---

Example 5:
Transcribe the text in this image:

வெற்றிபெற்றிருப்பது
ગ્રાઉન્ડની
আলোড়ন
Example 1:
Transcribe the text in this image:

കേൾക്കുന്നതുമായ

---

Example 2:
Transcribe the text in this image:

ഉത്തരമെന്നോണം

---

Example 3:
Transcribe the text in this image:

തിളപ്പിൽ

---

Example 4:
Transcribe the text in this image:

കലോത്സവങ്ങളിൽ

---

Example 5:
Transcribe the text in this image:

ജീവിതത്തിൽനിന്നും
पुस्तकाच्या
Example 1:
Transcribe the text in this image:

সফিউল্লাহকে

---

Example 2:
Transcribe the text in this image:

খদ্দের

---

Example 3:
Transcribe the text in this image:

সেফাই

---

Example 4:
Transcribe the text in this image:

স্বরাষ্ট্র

+ + + +

Copy the records above exactly as they appear.

---

Example 5:
Transcribe the text in this image:

வெற்றிபெற்றிருப்பது
ગ્રાઉન્ડની
আলোড়ন
Example 1:
Transcribe the text in this image:

കേൾക്കുന്നതുമായ

---

Example 2:
Transcribe the text in this image:

ഉത്തരമെന്നോണം

---

Example 3:
Transcribe the text in this image:

തിളപ്പിൽ

---

Example 4:
Transcribe the text in this image:

കലോത്സവങ്ങളിൽ

---

Example 5:
Transcribe the text in this image:

ജീവിതത്തിൽനിന്നും
पुस्तकाच्या
Example 1:
Transcribe the text in this image:

সফিউল্লাহকে

---

Example 2:
Transcribe the text in this image:

খদ্দের

---

Example 3:
Transcribe the text in this image:

সেফাই

---

Example 4:
Transcribe the text in this image:

স্বরাষ্ট্র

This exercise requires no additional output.